Palestine is a town of 18,000 that’s about a two-hour drive southeast of Dallas. The Herald-Press, which traces its origins to 1849, claims to be the second-oldest newspaper in Texas after the Galveston Daily News. For Gerritt, a veteran of big-city newspapers, the Herald-Press’s seven-person newsroom required some adjustment. (A series of budget cuts and hiring freezes by its Alabama-based owner, Community Newspaper Holdings, has since whittled the newsroom down to three full-time journalists.) 

But if Palestine officials thought Gerritt lacked the resources to hold them accountable, they were sorely mistaken. In 2017, on his third day as editor, Gerritt wrote what he described as a “rather mild” editorial criticizing Anderson County sheriff Greg Taylor, a popular four-term incumbent. In response, Taylor canceled his subscription and cut off communication with Gerritt. At least one city council member has also cut communication. 

Gerritt was awarded the Pulitzer for a series of ten editorials he published last year about the record number of people dying in Texas jail cells, including the Anderson County jail overseen by Taylor. Around 110 prisoners died in Texas jails last year—the exact number is uncertain because of poor state record-keeping. On any given night, Texas’s 250 county jails hold about 70,000 prisoners, the vast majority of whom are locked up awaiting trial because they can’t afford bail. The title of Gerritt’s series was “Death Without Conviction.” 

“Practically all of the victims were pretrial detainees, without convictions, who could not make bail,” Gerritt wrote. “Their charges were mostly minor, such as criminal trespass, petty theft, public intoxication, or drug possession. These allegations became, in effect, death sentences.”

Through a flurry of Texas Public Information Act requests, Gerritt gained access to Texas Ranger investigation reports on 25 of those deaths, including the particularly gruesome 2018 death of Anderson County prisoner Rhonda Newsome, fifty, the jail’s second in fourteen months. Newsome, who suffered from Addison’s disease and hypertension, died alone in her holding cell three months after being jailed on assault charges stemming from a family fight. Using the Texas Rangers report and information uncovered by a lawsuit filed by Newsome’s family, Gerritt reported that Newsome vomited blood for five days without receiving medical attention. She had fallen victim to what Gerritt described as a “culture of indifference to human suffering” at Texas jails.

Gerritt’s Pulitzer was just the latest in a series of accolades the journalist has received for his no-holds-barred editorials at the Herald-Press, including a National Headliner Award and the News Leaders Association’s Burl Osborne Award for Editorial Leadership.
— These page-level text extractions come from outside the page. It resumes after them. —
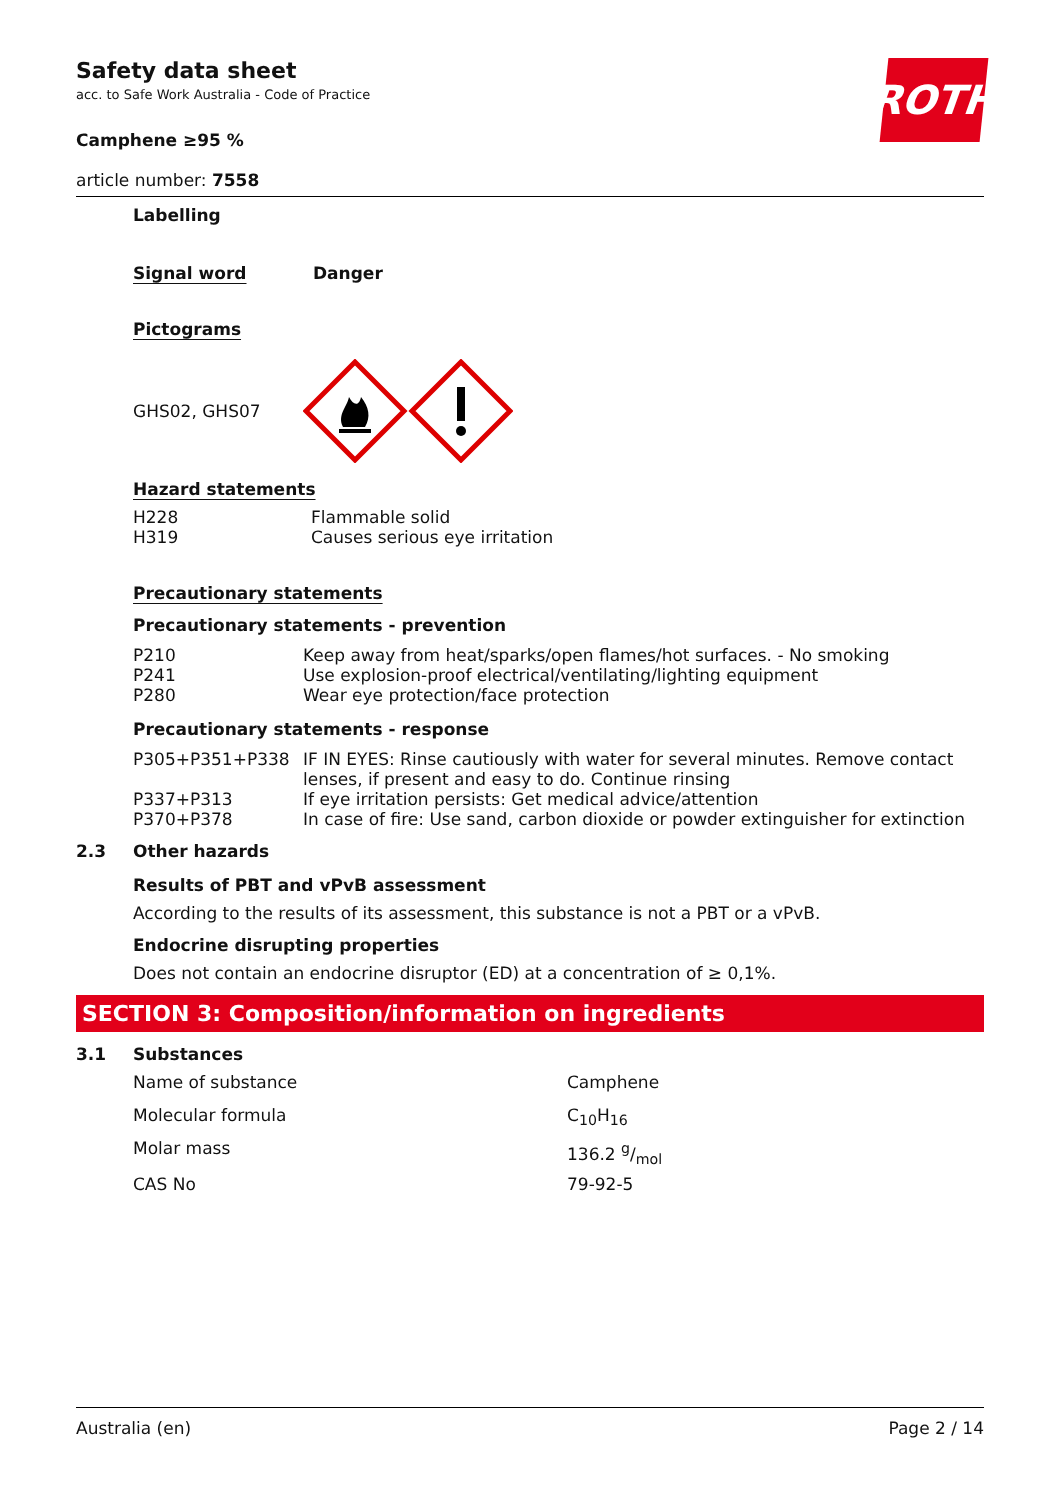Safety data sheet
acc. to Safe Work Australia - Code of Practice
ROTH
Camphene ≥95 %
article number: 7558
Labelling
Signal word Danger
Pictograms
GHS02, GHS07
Hazard statements
| H228 | Flammable solid |
| H319 | Causes serious eye irritation |
Precautionary statements
Precautionary statements - prevention
| P210 | Keep away from heat/sparks/open flames/hot surfaces. - No smoking |
| P241 | Use explosion-proof electrical/ventilating/lighting equipment |
| P280 | Wear eye protection/face protection |
Precautionary statements - response
| P305+P351+P338 | IF IN EYES: Rinse cautiously with water for several minutes. Remove contact lenses, if present and easy to do. Continue rinsing |
| P337+P313 | If eye irritation persists: Get medical advice/attention |
| P370+P378 | In case of fire: Use sand, carbon dioxide or powder extinguisher for extinction |
2.3 Other hazards
Results of PBT and vPvB assessment
According to the results of its assessment, this substance is not a PBT or a vPvB.
Endocrine disrupting properties
Does not contain an endocrine disruptor (ED) at a concentration of ≥ 0,1%.
SECTION 3: Composition/information on ingredients
3.1 Substances
| Name of substance | Camphene |
| Molecular formula | C<sub>10</sub>H<sub>16</sub> |
| Molar mass | 136.2 g/mol |
| CAS No | 79-92-5 |
Australia (en) Page 2 / 14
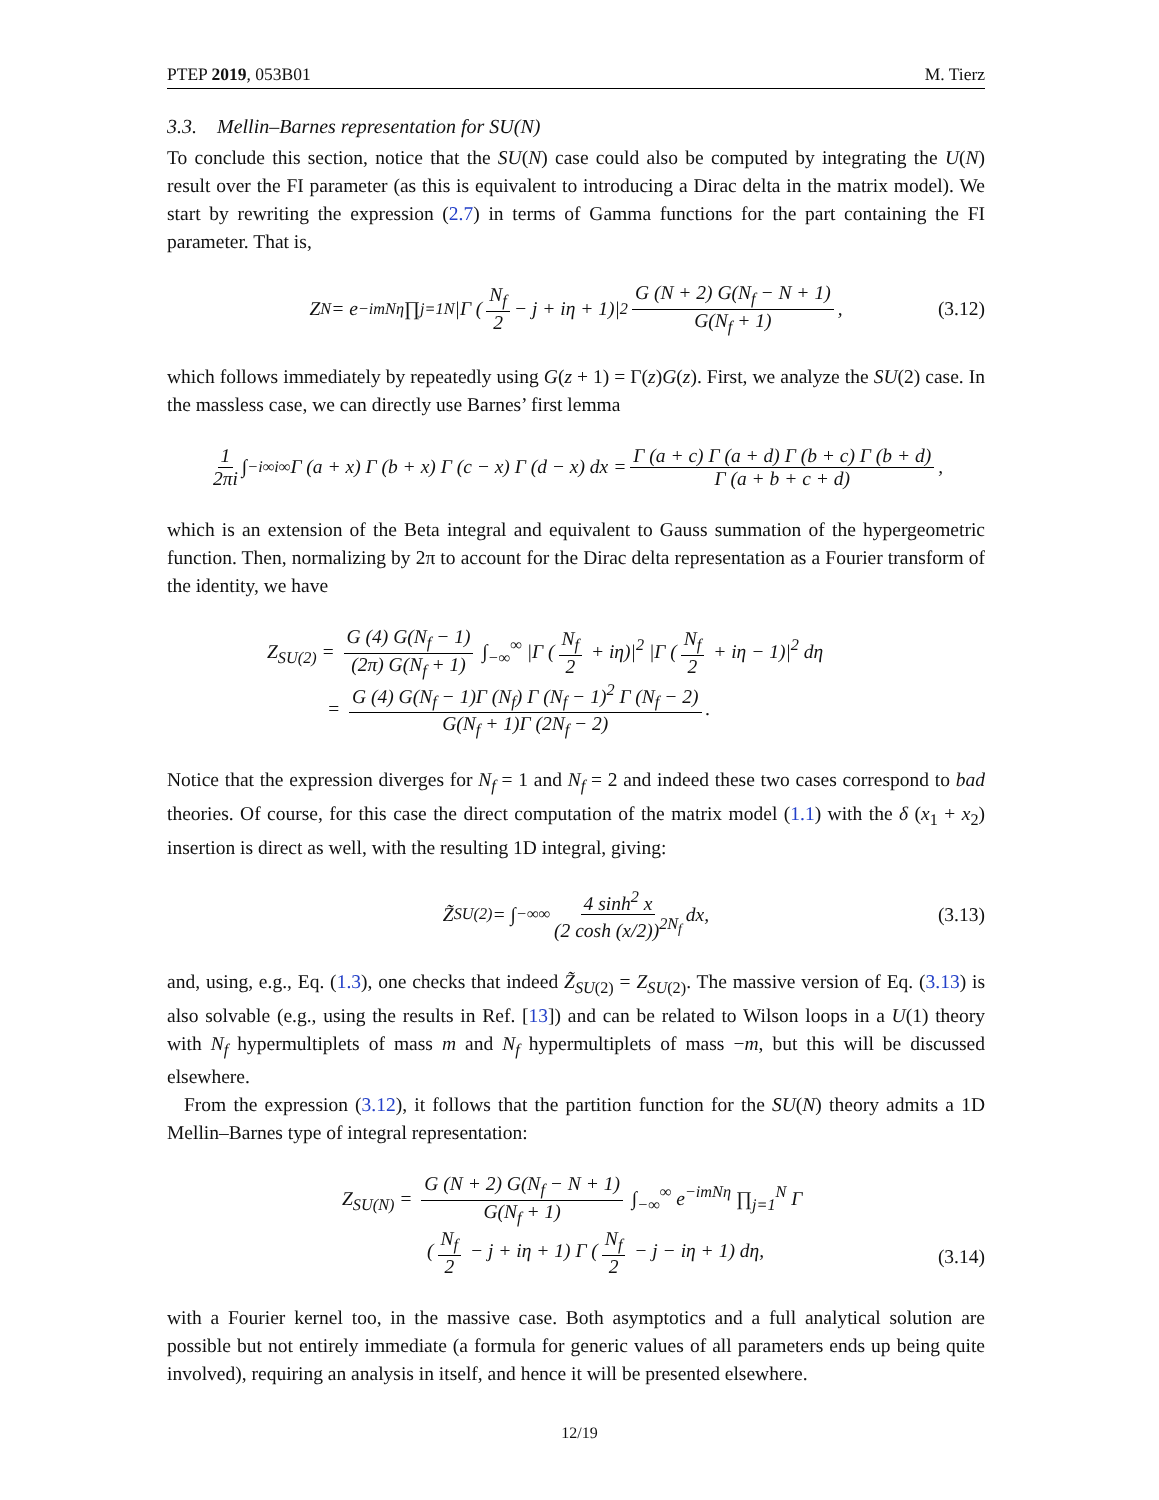PTEP 2019, 053B01 M. Tierz
3.3. Mellin–Barnes representation for SU(N)
To conclude this section, notice that the SU(N) case could also be computed by integrating the U(N) result over the FI parameter (as this is equivalent to introducing a Dirac delta in the matrix model). We start by rewriting the expression (2.7) in terms of Gamma functions for the part containing the FI parameter. That is,
Z<sub>N</sub> = e<sup>−imNη</sup> ∏<sub>j=1</sub><sup>N</sup> |Γ (N<sub>f</sub> 2 − j + iη + 1)|<sup>2</sup> G (N + 2) G(N<sub>f</sub> − N + 1) G(N<sub>f</sub> + 1), (3.12)
which follows immediately by repeatedly using G(z + 1) = Γ(z)G(z). First, we analyze the SU(2) case. In the massless case, we can directly use Barnes’ first lemma
1 2πi ∫<sub>−i∞</sub><sup>i∞</sup> Γ (a + x) Γ (b + x) Γ (c − x) Γ (d − x) dx = Γ (a + c) Γ (a + d) Γ (b + c) Γ (b + d) Γ (a + b + c + d),
which is an extension of the Beta integral and equivalent to Gauss summation of the hypergeometric function. Then, normalizing by 2π to account for the Dirac delta representation as a Fourier transform of the identity, we have
Z<sub>SU(2)</sub> = G (4) G(N<sub>f</sub> − 1) (2π) G(N<sub>f</sub> + 1) ∫<sub>−∞</sub><sup>∞</sup> |Γ (N<sub>f</sub> 2 + iη)|<sup>2</sup> |Γ (N<sub>f</sub> 2 + iη − 1)|<sup>2</sup> dη
= G (4) G(N<sub>f</sub> − 1)Γ (N<sub>f</sub>) Γ (N<sub>f</sub> − 1)<sup>2</sup> Γ (N<sub>f</sub> − 2) G(N<sub>f</sub> + 1)Γ (2N<sub>f</sub> − 2).
Notice that the expression diverges for N<sub>f</sub> = 1 and N<sub>f</sub> = 2 and indeed these two cases correspond to bad theories. Of course, for this case the direct computation of the matrix model (1.1) with the δ (x<sub>1</sub> + x<sub>2</sub>) insertion is direct as well, with the resulting 1D integral, giving:
Z̃<sub>SU(2)</sub> = ∫<sub>−∞</sub><sup>∞</sup> 4 sinh<sup>2</sup> x (2 cosh (x/2))<sup>2N<sub>f</sub></sup> dx, (3.13)
and, using, e.g., Eq. (1.3), one checks that indeed Z̃<sub>SU(2)</sub> = Z<sub>SU(2)</sub>. The massive version of Eq. (3.13) is also solvable (e.g., using the results in Ref. [13]) and can be related to Wilson loops in a U(1) theory with N<sub>f</sub> hypermultiplets of mass m and N<sub>f</sub> hypermultiplets of mass −m, but this will be discussed elsewhere.
From the expression (3.12), it follows that the partition function for the SU(N) theory admits a 1D Mellin–Barnes type of integral representation:
Z<sub>SU(N)</sub> = G (N + 2) G(N<sub>f</sub> − N + 1) G(N<sub>f</sub> + 1) ∫<sub>−∞</sub><sup>∞</sup> e<sup>−imNη</sup> ∏<sub>j=1</sub><sup>N</sup> Γ
(N<sub>f</sub> 2 − j + iη + 1) Γ (N<sub>f</sub> 2 − j − iη + 1) dη,
(3.14)
with a Fourier kernel too, in the massive case. Both asymptotics and a full analytical solution are possible but not entirely immediate (a formula for generic values of all parameters ends up being quite involved), requiring an analysis in itself, and hence it will be presented elsewhere.
12/19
And although he’s received congratulations from many of his loyal readers in Palestine, not everyone’s a fan. 

“I had a great relationship with the newspaper until he came along,” Taylor, the Anderson County sheriff and frequent target of Gerritt’s editorials, tells Texas Monthly. “I don’t know what the Pulitzer Prize is even worth. It’s not worth anything now.” 

As of Tuesday evening, though, the online comments on the Herald-Press story announcing the Pulitzer were uniformly positive. One commenter, DrRobertMac, likened Gerritt’s win to the local high school football team beating the Dallas Cowboys. “This ranks as one of the biggest honors ever brought to Palestine,” the commenter declared. “Unless you are the sheriff or the executive director of TDCJ [Texas Department of Criminal Justice], count yourself privileged to have had him working at the Palestine Herald-Press.”